La  Déclaration universelle des droits de l'homme de 1948 était fondée sur le droit des individus, mais ne disait pas grand-chose de l'organisation de l'espace public. En droit international, le vrai texte contraignant est le  Pacte relatif aux droits civils et politiques. Nous avons donc convoqué le concept de liberté d'opinion en plus du concept de liberté d'expression.

C'est tout simplement le droit de se forger une opinion sur la base de vérités de fait. Pour cela, il fallait se reposer la question de l'organisation de la matrice de l'espace global de l'information et de la communication, dont les règles sont régies par les plateformes. Mais nous sommes une souris condamnée à monter sur le dos de l'éléphant ! Il s'agissait de ramener du contrôle démocratique, et donc de travailler avec les démocraties.

Je pense que c'est parce que nous avons rattaché des domaines distincts : le géopolitique et l'économique. Nous nous sommes intéressés au système de l'information. Je reprends ma métaphore climatique : nous avons voulu éviter que la réponse au réchauffement soit l'installation de climatiseurs. Notre vision à la fois politique et juridique, qui dépasse la vision classique, a intéressé Emmanuel Macron, Justin Trudeau, le président du Costa Rica, puis beaucoup d'autres...

Le grand public, c'est maintenant qu'il faut aller le voir. Il se trouve que les gens s'intéressent à ces questions. Juste avant l'élection présidentielle en France, nous avons notamment fait circuler  un bus à travers le pays pour aller à la rencontre des citoyens, et là les réactions m'ont épaté ! À Carmaux, comme à Sarzeau ou à Lunel, nous avons rencontré des gens de tous âges et de toutes origines sociales ayant une lecture très fine, très précise, de ces enjeux, au-delà de la critique facile sur « les journalistes payés par des milliardaires ». Mais c'est vrai que ce sont des sujets compliqués. Avant, c'était plus simple : il y avait un seul secteur des médias identifié, des garanties constitutionnelles, des règles éthiques d'autorégulation des journalistes. Peu de spécialistes s'intéressent à tout cela, donc nous avons fait un truc de généralistes pour essayer de relier des champs différents.

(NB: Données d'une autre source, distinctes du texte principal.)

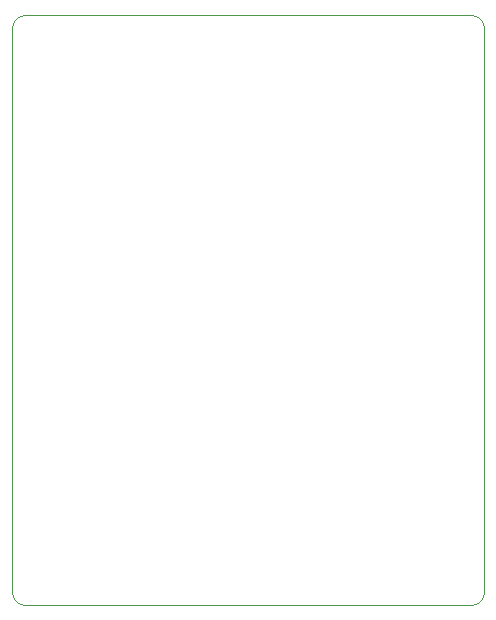
<source format=gm1>
G04*
G04 #@! TF.GenerationSoftware,Altium Limited,Altium Designer,25.2.1 (25)*
G04*
G04 Layer_Color=16711935*
%FSLAX25Y25*%
%MOIN*%
G70*
G04*
G04 #@! TF.SameCoordinates,E3AB8C20-A1E6-43C1-8624-3ED8289FA371*
G04*
G04*
G04 #@! TF.FilePolarity,Positive*
G04*
G01*
G75*
%ADD98C,0.00004*%
D98*
X0Y5000D02*
X96Y4025D01*
X381Y3087D01*
X843Y2222D01*
X1464Y1464D01*
X2222Y843D01*
X3087Y381D01*
X4025Y96D01*
X5000Y0D01*
X152480D02*
X153456Y96D01*
X154394Y381D01*
X155258Y843D01*
X156016Y1464D01*
X156638Y2222D01*
X157100Y3087D01*
X157384Y4025D01*
X157480Y5000D01*
Y191850D02*
X157384Y192826D01*
X157100Y193764D01*
X156638Y194628D01*
X156016Y195386D01*
X155258Y196008D01*
X154394Y196470D01*
X153456Y196754D01*
X152480Y196850D01*
X5000D02*
X4025Y196754D01*
X3087Y196470D01*
X2222Y196008D01*
X1464Y195386D01*
X843Y194628D01*
X381Y193764D01*
X96Y192826D01*
X0Y191850D01*
X5000Y0D02*
X152480D01*
X157480Y5000D02*
Y191850D01*
X5000Y196850D02*
X152480D01*
X0Y5000D02*
Y191850D01*
M02*

</source>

Il y a d'abord une déclaration, qui est devenue un partenariat intergouvernemental signé par 45 États, des petites et des grandes démocraties (nous espérons d'ailleurs que les États-Unis intègrent ce partenariat). Nous avons créé un organe d'application, nommé «   Forum sur l'information de la démocratie  », qui a déjà remis deux rapports comprenant 250 recommandations sur la transparence des plateformes, la modération, les messageries privées... Nous avons lancé un deuxième groupe de travail sur le journalisme, un troisième sur les réseaux sociaux, nous sommes en en train de créer un «   Observatoire sur l'information et la démocratie » sur le modèle du GIEC. Nous avons la garantie qu'il y aura des sommets annuels sur le modèle de la conférence des parties (COP). Cela fait seulement trois ans qu'on a lancé ça. Maintenant nous allons créer des groupes de travail plus techniques entre les pays signataires. Le tout dans la cadre d'un multilatéralisme restreint, celui des démocraties, et non pas global, car il n'y a pas de base de discussion avec Pékin et Moscou.

Encore une fois, la démocratie, c'est la place publique, la délibération, la façon dont on réapprend à se parler sur la base des vérités factuelles. Le réveil démocratique peut vraiment venir de la question de l'information. De ce point de vue-là, oui, le traitement de la guerre permet ce réveil.